2. L’urgence justifie que soit prononcée la suspension d’un acte administratif lorsque l’exécution de celui-ci porte atteinte, de manière suffisamment grave et immédiate, à un intérêt public, à la situation du requérant ou aux intérêts qu’il entend défendre. Il appartient au juge des référés d’apprécier concrètement, compte tenu des justifications fournies par le requérant, si les effets de l’acte litigieux sont de nature à caractériser une urgence justifiant que, sans attendre le jugement de la requête au fond, l’exécution de la décision soit suspendue. L’urgence, en outre, doit être évaluée de manière objective et globale en fonction de l’ensemble des circonstances de l’affaire, y compris la préservation des intérêts publics attachés à la mesure litigieuse.
3. Pour justifier de l’urgence à suspendre la décision litigieuse, M. C fait valoir qu’il ne pourra plus exercer son activité de détective privée ni par suite percevoir de rémunération, alors qu’il doit faire face à des charges fiscales et sociales. Toutefois, l’intéressé ne produit aucune pièce permettant d’apprécier la réalité et la consistance de son activité, de sorte qu’en l’état de l’instruction, et sans que cela fasse obstacle le cas échéant à ce qu’il introduise une nouvelle requête plus étayée, il n’établit pas l’atteinte grave et immédiate qui serait portée à sa situation par la décision en litige. Par suite, la condition d’urgence posée par les dispositions de l’article L. 521-1 du code de justice administrative n’est pas remplie.

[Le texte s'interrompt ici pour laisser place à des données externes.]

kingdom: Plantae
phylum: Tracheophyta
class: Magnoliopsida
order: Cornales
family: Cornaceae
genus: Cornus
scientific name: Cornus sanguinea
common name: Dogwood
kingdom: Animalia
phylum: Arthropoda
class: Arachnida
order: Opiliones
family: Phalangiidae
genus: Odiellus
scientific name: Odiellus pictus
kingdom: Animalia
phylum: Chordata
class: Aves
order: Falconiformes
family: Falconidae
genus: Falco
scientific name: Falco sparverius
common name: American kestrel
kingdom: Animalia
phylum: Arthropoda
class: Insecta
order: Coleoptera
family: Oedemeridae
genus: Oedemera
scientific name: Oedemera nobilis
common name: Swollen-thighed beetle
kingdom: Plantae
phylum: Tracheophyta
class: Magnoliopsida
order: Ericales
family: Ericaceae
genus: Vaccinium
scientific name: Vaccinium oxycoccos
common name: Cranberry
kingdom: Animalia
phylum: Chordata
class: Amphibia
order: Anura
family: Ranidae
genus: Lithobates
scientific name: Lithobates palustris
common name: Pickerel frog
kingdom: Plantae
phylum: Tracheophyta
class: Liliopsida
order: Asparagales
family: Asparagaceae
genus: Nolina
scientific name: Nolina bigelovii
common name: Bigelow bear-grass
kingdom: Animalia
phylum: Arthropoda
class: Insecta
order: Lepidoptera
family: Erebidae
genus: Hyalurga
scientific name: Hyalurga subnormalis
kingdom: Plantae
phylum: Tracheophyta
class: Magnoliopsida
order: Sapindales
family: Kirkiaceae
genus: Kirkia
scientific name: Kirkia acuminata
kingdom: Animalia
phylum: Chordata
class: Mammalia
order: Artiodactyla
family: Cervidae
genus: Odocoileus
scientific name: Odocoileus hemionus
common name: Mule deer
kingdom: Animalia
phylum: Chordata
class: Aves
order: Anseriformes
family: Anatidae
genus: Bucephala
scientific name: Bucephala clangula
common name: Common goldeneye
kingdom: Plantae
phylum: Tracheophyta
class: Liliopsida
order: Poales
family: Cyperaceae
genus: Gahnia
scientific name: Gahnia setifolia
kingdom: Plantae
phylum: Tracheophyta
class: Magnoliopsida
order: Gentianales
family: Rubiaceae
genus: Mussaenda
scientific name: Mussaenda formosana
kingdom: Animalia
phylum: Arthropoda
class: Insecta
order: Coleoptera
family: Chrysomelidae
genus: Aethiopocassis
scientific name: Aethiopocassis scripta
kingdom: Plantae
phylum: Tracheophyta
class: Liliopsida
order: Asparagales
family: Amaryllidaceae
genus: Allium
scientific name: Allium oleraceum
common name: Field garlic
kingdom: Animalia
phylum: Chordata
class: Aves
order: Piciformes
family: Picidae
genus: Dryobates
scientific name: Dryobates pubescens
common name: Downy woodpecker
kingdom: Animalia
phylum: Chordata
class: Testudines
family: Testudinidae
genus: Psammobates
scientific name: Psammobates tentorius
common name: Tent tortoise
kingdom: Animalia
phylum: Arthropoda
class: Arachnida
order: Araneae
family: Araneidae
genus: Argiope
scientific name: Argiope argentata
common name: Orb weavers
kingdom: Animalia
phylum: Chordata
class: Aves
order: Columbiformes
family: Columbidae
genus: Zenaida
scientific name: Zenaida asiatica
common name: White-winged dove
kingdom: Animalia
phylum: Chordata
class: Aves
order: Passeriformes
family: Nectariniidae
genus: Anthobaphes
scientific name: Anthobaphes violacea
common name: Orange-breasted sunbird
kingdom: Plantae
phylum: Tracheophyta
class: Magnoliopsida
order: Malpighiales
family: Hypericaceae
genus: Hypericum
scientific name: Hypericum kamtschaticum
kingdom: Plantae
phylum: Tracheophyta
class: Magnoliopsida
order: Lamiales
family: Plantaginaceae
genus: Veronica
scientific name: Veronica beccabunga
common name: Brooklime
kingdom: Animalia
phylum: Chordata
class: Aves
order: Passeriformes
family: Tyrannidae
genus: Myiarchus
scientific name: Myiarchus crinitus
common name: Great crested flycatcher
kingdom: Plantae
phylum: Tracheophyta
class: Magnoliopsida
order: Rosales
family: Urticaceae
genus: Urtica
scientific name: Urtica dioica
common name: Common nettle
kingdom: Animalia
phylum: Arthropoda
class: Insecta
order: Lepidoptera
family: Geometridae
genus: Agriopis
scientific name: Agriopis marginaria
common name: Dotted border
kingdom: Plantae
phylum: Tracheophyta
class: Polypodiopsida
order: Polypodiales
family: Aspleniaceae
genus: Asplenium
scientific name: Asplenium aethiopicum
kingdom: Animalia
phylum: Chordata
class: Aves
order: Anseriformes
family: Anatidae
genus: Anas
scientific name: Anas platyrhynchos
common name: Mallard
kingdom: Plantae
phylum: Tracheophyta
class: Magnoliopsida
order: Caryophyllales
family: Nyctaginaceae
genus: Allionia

4. Il résulte de ce qui précède, sans qu’il soit besoin d’examiner s’il est fait état d’un moyen propre à créer un doute sérieux sur la légalité de la décision, que la requête doit être rejetée en toutes ses conclusions, y compris celles tendant à l’application de l’article L. 761-1 du code de justice administrative, par application de l’article L. 522-3 du code de justice administrative.
O R D O N N E :
Article 1er : La requête de M. C est rejetée.
Article 2 : La présente ordonnance sera notifiée à M. B C.
Copie en sera adressée au CNAPS.
Fait à Lyon, le 8 juillet 2025.
Le juge des référés,
T. A
La République mande et ordonne au ministre de l’intérieur, en ce qui le concerne ou à tous commissaires de justice à ce requis en ce qui concerne les voies de droit commun contre les parties privées, de pourvoir à l’exécution de la présente décision.